» TASK OBJECTIVE
Consider the listing below. Extract exactly the lines from the line containing "24: (401, 271, 23.43)" to the line containing "36: (243, 476, 3.38)", both included.
=== Section Start ===
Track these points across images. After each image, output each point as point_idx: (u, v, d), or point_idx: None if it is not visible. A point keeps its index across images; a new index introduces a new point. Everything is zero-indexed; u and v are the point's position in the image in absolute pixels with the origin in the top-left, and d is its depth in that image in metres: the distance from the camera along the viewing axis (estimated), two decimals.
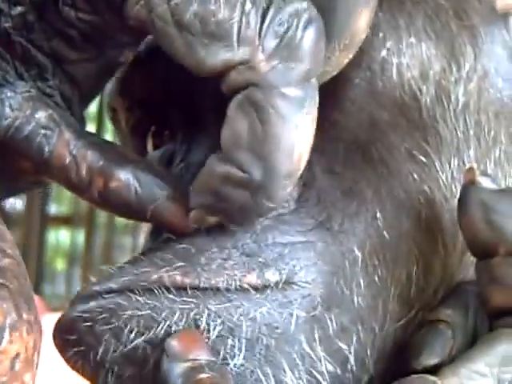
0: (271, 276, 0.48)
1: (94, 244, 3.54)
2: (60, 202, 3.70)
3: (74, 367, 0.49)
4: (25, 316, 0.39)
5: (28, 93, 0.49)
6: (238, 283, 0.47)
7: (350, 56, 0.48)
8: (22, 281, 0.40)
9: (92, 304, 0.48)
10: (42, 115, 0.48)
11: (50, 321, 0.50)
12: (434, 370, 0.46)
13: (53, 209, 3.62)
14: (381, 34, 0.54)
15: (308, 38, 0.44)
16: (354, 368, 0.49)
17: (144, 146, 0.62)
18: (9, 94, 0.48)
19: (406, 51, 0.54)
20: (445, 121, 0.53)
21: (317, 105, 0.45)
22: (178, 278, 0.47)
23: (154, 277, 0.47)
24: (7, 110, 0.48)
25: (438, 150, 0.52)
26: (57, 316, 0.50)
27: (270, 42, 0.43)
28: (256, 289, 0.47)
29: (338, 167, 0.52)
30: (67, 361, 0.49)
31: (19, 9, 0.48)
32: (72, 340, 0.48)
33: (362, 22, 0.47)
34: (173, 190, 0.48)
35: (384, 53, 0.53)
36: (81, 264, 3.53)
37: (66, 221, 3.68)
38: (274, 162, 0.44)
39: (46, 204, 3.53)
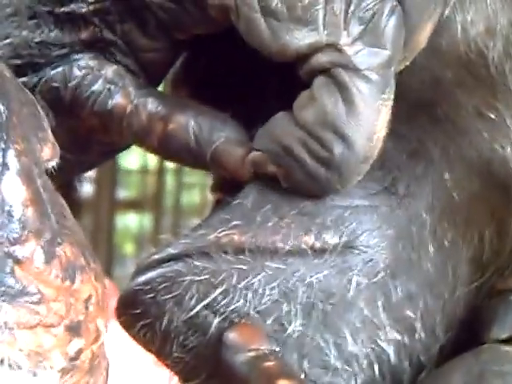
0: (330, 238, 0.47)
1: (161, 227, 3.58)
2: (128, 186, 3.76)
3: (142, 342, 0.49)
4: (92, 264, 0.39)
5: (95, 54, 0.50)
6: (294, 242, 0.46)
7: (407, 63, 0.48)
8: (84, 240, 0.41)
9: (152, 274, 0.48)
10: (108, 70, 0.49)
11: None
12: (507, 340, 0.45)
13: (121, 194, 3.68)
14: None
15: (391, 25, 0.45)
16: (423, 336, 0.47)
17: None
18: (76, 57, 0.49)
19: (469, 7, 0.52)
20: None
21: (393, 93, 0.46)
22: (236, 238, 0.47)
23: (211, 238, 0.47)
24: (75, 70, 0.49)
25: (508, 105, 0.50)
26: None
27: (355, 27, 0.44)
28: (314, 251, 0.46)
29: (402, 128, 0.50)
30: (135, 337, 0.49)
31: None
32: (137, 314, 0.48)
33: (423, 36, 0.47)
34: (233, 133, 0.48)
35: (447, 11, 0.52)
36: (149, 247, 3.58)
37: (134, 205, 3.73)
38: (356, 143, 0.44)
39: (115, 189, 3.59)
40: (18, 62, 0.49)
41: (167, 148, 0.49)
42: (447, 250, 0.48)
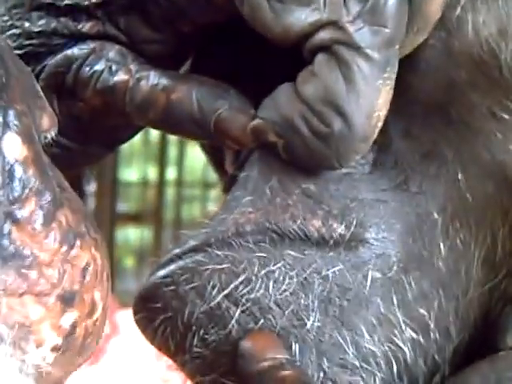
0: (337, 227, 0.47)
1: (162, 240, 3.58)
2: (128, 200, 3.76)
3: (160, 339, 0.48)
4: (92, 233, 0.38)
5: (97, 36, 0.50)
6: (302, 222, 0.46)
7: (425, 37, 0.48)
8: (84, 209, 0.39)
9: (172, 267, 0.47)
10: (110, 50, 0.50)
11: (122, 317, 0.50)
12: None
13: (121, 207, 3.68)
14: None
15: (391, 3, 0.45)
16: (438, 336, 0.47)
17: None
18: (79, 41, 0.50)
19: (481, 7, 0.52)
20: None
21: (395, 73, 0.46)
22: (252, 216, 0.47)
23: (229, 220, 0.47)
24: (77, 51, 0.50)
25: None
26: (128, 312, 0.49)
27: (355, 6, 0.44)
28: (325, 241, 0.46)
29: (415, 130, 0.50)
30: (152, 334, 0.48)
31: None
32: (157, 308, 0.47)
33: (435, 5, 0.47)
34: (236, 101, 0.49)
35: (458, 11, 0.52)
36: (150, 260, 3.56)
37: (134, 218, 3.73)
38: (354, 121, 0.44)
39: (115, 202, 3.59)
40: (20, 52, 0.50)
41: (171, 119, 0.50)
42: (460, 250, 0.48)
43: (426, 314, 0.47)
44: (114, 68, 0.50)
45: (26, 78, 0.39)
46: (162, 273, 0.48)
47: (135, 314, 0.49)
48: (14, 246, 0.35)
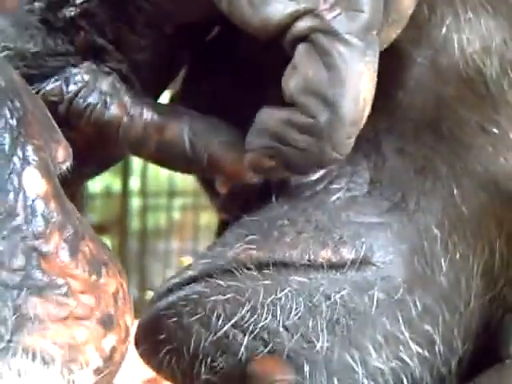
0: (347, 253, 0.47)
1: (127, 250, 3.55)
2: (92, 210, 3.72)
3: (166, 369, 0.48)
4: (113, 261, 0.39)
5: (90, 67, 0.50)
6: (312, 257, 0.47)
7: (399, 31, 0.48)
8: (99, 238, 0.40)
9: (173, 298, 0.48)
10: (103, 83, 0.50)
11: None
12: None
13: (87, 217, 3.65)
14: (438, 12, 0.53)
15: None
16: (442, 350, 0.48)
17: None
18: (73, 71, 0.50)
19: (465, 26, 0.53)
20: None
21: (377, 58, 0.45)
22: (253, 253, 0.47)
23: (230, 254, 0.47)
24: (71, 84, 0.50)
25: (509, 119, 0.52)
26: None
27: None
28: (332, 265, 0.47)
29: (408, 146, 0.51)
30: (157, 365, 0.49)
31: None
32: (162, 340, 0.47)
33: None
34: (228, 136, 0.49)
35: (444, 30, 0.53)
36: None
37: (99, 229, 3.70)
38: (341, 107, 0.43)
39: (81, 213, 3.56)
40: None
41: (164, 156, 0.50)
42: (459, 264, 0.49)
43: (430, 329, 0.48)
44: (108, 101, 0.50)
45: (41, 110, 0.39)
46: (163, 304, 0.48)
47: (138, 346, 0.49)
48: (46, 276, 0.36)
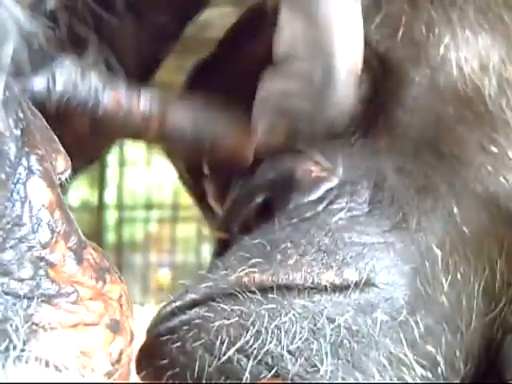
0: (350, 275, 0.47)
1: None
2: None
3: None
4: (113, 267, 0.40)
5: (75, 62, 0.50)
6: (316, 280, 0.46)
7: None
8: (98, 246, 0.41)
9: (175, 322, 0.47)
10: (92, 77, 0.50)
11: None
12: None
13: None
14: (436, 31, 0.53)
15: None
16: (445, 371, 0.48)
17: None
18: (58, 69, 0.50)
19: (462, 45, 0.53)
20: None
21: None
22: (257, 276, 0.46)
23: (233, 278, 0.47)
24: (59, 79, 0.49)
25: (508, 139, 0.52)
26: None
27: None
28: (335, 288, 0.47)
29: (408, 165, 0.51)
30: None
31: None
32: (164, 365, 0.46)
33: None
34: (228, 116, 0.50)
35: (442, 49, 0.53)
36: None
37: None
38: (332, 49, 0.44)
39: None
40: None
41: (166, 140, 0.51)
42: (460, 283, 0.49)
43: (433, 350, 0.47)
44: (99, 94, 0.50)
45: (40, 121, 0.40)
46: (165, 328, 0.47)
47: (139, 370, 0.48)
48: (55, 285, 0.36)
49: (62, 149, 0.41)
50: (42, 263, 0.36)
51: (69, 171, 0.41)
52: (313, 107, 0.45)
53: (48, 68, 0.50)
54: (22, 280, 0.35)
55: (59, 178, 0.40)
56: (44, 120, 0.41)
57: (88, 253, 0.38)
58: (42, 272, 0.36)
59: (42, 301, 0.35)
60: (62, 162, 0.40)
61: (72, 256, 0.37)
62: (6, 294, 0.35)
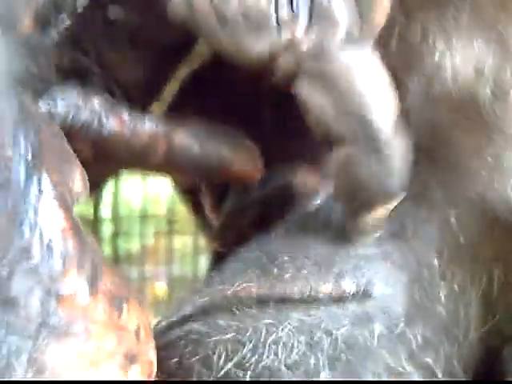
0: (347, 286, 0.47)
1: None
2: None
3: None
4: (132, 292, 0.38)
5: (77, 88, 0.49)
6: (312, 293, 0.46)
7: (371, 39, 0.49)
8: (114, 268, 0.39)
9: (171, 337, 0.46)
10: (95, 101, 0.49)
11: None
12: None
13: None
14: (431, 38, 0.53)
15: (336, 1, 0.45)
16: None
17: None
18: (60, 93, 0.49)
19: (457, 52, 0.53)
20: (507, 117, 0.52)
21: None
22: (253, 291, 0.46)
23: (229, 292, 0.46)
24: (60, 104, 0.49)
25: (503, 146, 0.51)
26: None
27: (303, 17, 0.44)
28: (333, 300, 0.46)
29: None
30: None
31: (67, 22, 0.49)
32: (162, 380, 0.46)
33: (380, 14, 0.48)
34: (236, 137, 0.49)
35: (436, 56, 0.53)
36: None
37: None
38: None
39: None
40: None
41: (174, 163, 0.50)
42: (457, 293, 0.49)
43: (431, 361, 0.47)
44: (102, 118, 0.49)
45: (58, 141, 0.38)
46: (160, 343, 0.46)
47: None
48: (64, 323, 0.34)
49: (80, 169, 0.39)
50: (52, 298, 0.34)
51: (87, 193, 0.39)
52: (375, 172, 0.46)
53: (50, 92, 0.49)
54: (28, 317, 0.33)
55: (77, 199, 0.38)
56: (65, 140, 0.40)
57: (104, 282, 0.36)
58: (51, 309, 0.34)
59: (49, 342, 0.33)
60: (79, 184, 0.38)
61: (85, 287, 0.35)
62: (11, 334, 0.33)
=== Section End ===
=== Section Start ===
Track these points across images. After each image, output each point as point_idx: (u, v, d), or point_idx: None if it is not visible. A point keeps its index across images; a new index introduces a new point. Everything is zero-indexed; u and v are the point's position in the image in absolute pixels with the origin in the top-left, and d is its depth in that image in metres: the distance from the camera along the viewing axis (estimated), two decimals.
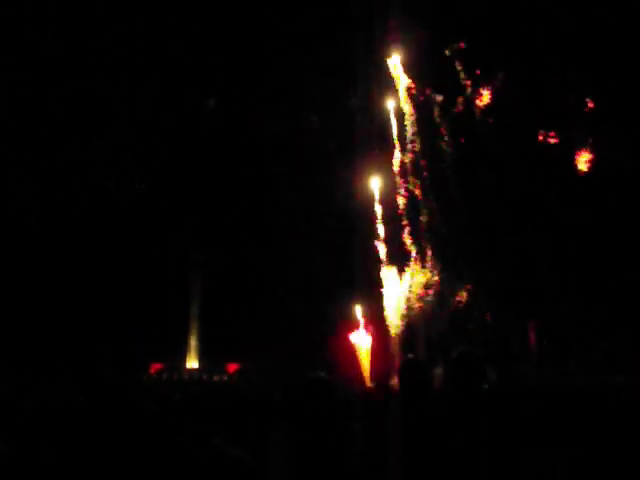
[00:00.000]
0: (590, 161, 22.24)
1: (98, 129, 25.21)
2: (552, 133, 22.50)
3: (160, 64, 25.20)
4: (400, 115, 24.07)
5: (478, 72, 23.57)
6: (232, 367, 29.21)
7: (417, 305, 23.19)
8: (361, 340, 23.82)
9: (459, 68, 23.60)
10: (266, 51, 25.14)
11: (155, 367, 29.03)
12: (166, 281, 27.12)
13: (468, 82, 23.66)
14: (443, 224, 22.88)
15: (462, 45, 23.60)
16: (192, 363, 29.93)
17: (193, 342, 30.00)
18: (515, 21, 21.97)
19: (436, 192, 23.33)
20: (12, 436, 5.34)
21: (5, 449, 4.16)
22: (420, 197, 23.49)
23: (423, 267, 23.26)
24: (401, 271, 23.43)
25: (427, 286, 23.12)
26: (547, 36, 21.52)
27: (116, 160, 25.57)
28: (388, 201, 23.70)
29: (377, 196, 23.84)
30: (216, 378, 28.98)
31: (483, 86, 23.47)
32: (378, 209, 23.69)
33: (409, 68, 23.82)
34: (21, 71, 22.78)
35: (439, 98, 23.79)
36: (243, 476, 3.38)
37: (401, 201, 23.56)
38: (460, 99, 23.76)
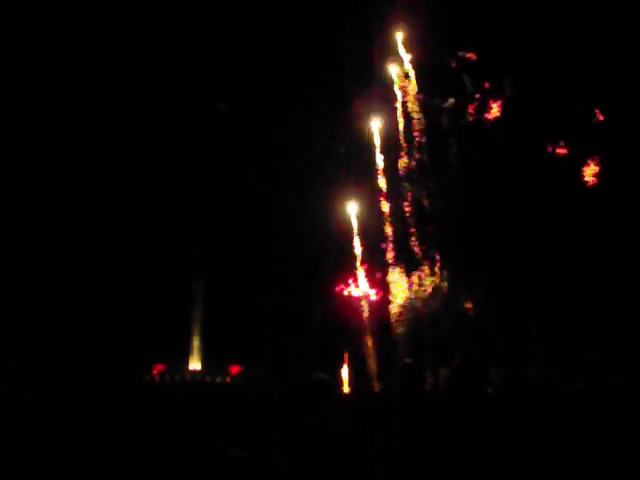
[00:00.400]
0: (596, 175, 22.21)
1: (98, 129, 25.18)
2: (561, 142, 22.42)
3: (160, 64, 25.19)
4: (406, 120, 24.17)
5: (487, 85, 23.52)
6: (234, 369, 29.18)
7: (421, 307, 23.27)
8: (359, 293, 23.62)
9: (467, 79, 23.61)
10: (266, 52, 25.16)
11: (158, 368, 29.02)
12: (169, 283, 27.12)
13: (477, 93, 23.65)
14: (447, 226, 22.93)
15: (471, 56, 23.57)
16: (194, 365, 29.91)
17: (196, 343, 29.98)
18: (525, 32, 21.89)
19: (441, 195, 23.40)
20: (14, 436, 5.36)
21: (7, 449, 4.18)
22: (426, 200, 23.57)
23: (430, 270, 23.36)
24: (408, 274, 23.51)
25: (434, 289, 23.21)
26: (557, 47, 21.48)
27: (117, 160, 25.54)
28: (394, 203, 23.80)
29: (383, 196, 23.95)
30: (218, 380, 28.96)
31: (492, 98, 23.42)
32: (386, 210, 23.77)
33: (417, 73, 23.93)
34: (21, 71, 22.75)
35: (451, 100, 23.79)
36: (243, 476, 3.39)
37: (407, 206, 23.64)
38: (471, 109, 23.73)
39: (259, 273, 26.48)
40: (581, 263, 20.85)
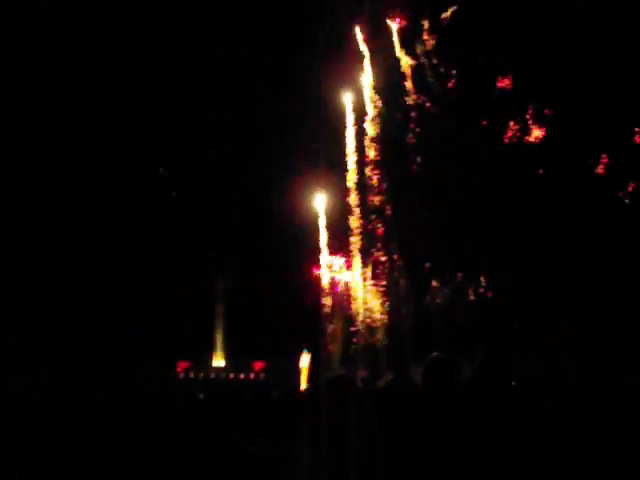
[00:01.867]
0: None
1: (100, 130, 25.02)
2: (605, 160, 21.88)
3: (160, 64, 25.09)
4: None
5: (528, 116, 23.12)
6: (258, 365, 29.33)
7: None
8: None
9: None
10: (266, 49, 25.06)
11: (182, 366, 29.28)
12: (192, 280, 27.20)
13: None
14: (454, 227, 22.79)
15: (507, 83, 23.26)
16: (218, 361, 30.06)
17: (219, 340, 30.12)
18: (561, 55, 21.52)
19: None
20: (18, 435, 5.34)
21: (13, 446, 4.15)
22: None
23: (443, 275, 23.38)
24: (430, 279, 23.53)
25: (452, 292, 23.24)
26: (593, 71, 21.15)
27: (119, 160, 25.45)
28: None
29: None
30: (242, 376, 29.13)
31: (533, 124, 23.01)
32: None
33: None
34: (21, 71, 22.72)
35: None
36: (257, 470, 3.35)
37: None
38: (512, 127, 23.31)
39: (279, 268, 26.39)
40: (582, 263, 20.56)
=== Section End ===
» RESPONSE TO THE TASK
24: (401, 271, 23.43)
25: (427, 286, 23.12)
26: (547, 36, 21.52)
27: (116, 160, 25.57)
28: (388, 201, 23.70)
29: (377, 196, 23.84)
30: (216, 378, 28.98)
31: (483, 86, 23.47)
32: (378, 209, 23.69)
33: (409, 68, 23.82)
34: (21, 71, 22.78)
35: (439, 98, 23.79)
36: (243, 476, 3.38)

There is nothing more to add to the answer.